The Training of Trainers (TOT) Course on CITES Policies and Species Identification, first launched in 2011, initially trained 26 wildlife and other law enforcement officers from ASEAN countries, China and Japan.
To date, 1,200 officers in Viet Nam, Cambodia and Myanmar have received training in workshops directly resulting from the skills passed on during the 2011 workshop.
The course teaches participants all aspects of planning a wildlife trade course for frontline officers; from logistics and budgets, to effective learning and teaching methods. They are also equipped with training manuals, content on commonly traded species and a thorough guide to the Convention on International Trade in Endangered Species of Wild Fauna and Flora (CITES).
This workshop is conducted under the framework of the East and Southeast Asia Biodiversity Information Initiative (ESABII), and generously funded by the Japan-ASEAN Integration Fund and the Ministry of the Environment, Japan.
It is co-hosted by the Malaysian Ministry of Natural Resources and Environment and was officiated by its Deputy Secretary General II (Environmental Management) Datuk Dr. Abdul Rahim bin Haji Nik.
“Consistently updating our knowledge, sharing it and putting it into action in our protected areas, borders, ports and airports is the only way we are going to outwit poachers and traffickers and maintain the upper hand in the fight against wildlife crime,” said Dr Abdul Rahim.

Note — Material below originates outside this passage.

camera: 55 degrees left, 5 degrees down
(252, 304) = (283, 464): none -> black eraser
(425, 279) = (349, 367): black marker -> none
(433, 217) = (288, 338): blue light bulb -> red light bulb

“We are pleased to be able to jointly organise this workshop with the Ministry of the Environment Japan and TRAFFIC on an effort which promises positive impacts in the long term.”

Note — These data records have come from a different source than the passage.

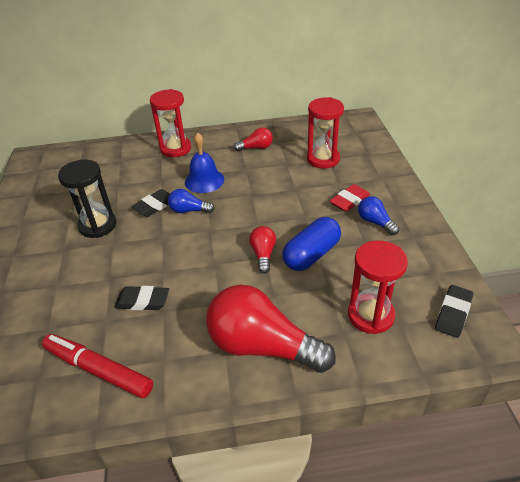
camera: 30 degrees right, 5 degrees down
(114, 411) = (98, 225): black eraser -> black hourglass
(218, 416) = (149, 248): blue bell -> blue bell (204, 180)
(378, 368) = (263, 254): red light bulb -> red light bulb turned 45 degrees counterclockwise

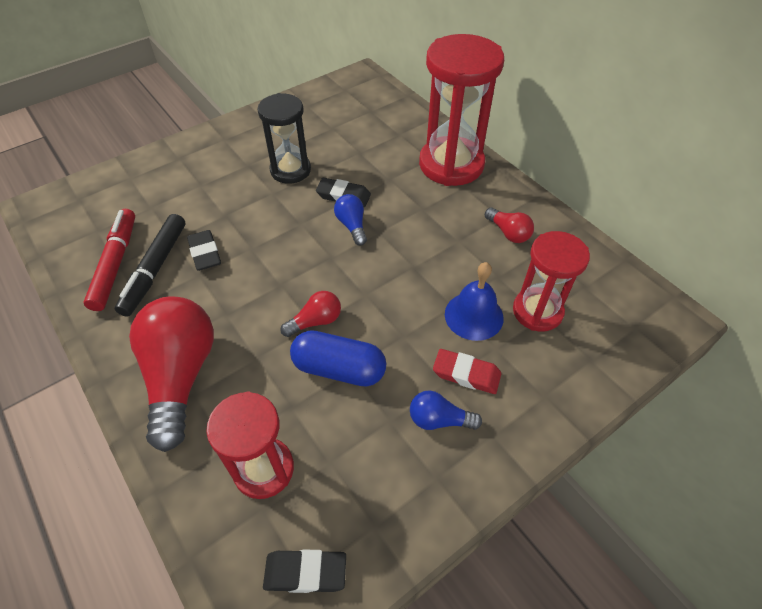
camera: 60 degrees right, 10 degrees up
(131, 340) = (155, 269): none -> black marker
(175, 149) = (451, 164): red hourglass -> red hourglass, size x1.61
(204, 180) = (411, 214): blue bell -> blue bell (474, 316)
(375, 222) = (439, 420): blue light bulb -> blue light bulb turned 105 degrees counterclockwise

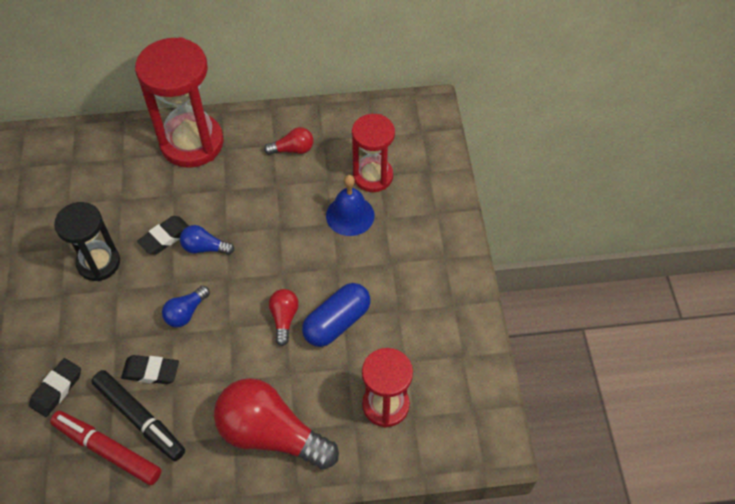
camera: 60 degrees left, 5 degrees up
(305, 572) = (469, 408): black eraser -> black eraser (57, 389)
(439, 420) = (415, 281): blue light bulb -> blue light bulb (186, 312)
(466, 374) = (392, 247): red eraser -> none

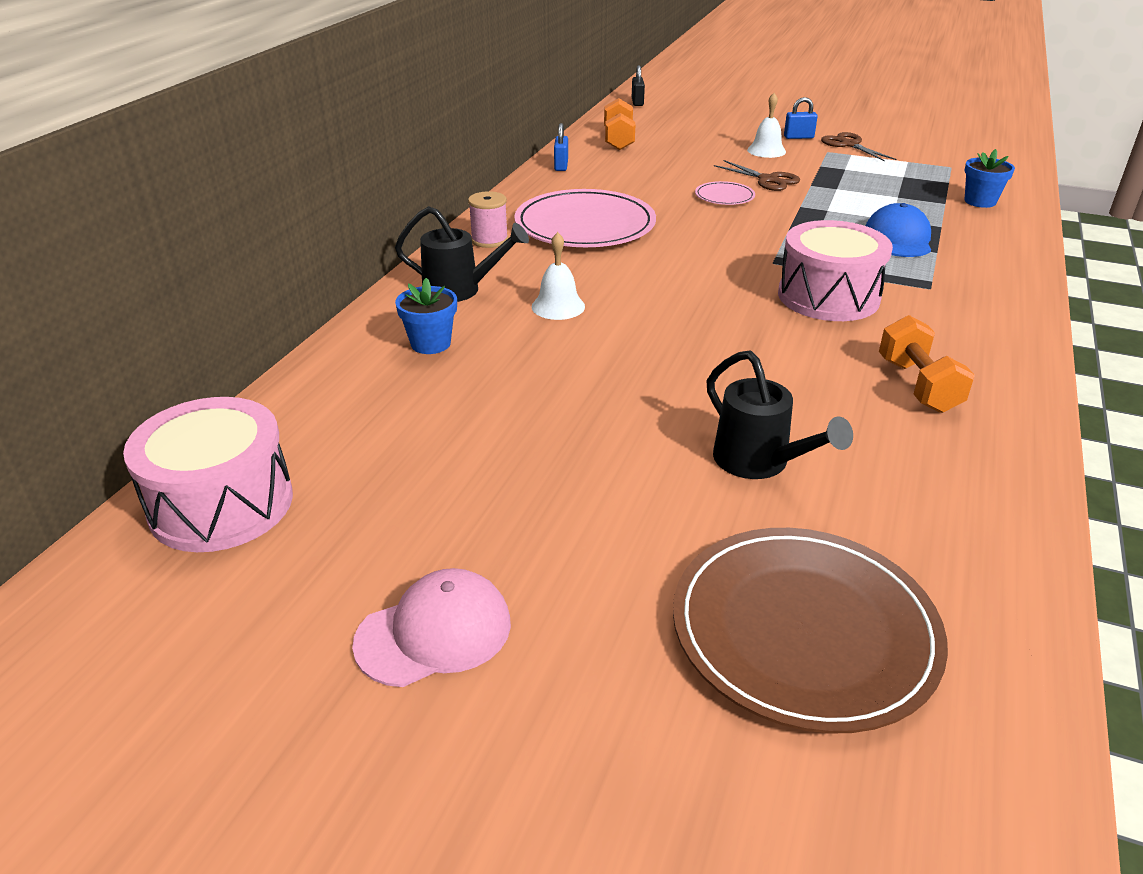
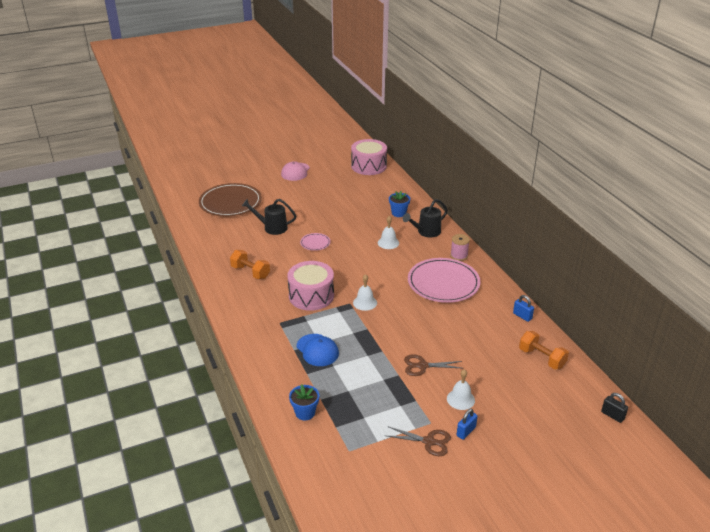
camera: 135 degrees right, 0 degrees up
(724, 196) = (422, 337): pink plate -> pink plate (315, 243)
(746, 253) = (365, 302): none -> white bell

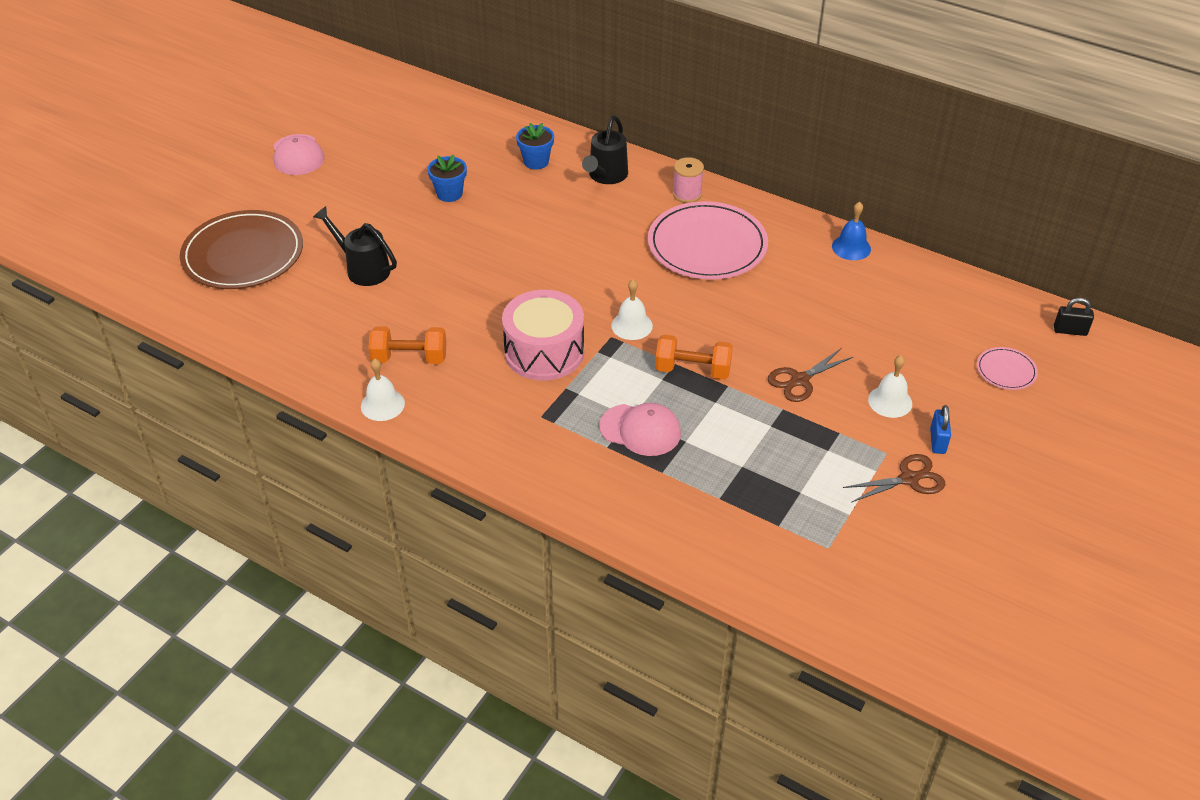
camera: 35 degrees left, 10 degrees up
(272, 227) = (363, 268): black watering can -> black watering can turned 60 degrees clockwise
(305, 413) = (719, 529): blue flower pot -> blue flower pot (449, 194)
(315, 243) = (460, 264): pink plate -> pink plate (1006, 370)
(317, 350) = (640, 430): blue cap -> pink cap
(368, 166) = (409, 99): pink drum -> none
(388, 243) = (569, 216): white bell -> white bell (382, 404)
(522, 316) = (851, 247): blue padlock -> blue bell
(541, 358) = (928, 295): orange dumbbell -> orange dumbbell (692, 370)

TRAFFIC’s focus on training and capacity building for enforcement officials speaks to the need to address poor awareness of wildlife trade regulations among enforcement officials and difficulties they face identifying smuggled wildlife.

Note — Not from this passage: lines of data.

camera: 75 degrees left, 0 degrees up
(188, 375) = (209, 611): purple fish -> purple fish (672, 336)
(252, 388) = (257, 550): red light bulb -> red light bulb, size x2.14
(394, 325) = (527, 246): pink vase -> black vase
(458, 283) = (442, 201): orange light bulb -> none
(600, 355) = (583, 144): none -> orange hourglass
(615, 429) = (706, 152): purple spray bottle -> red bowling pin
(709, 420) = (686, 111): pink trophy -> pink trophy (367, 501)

To help meet this challenge, the Ministry of the Environment Japan and TRAFFIC have collaborated over the past three years to train enforcement officers under ESABII.
The repeat of the Training of Trainers workshop recognizes that trained officers are not always retained in the same position within their organisation and it serves as a refresher for those who attended the previous course, further ensuring that the skills are not lost and can develop.
“With so many species at risk from poachers and traffickers, it is vital that South-East Asia’s enforcement agencies have the skills necessary to stop these criminals,” said Claire Beastall, Training and Capacity Building Coordinator for TRAFFIC in Southeast Asia.
“This workshop will help officers from all of the ASEAN countries and Mongolia provide training for their own colleagues back home.”
“Officers need the skills to distinguish species that are common from those nearing extinction – otherwise, how can they work out what is legal and what isn’t?”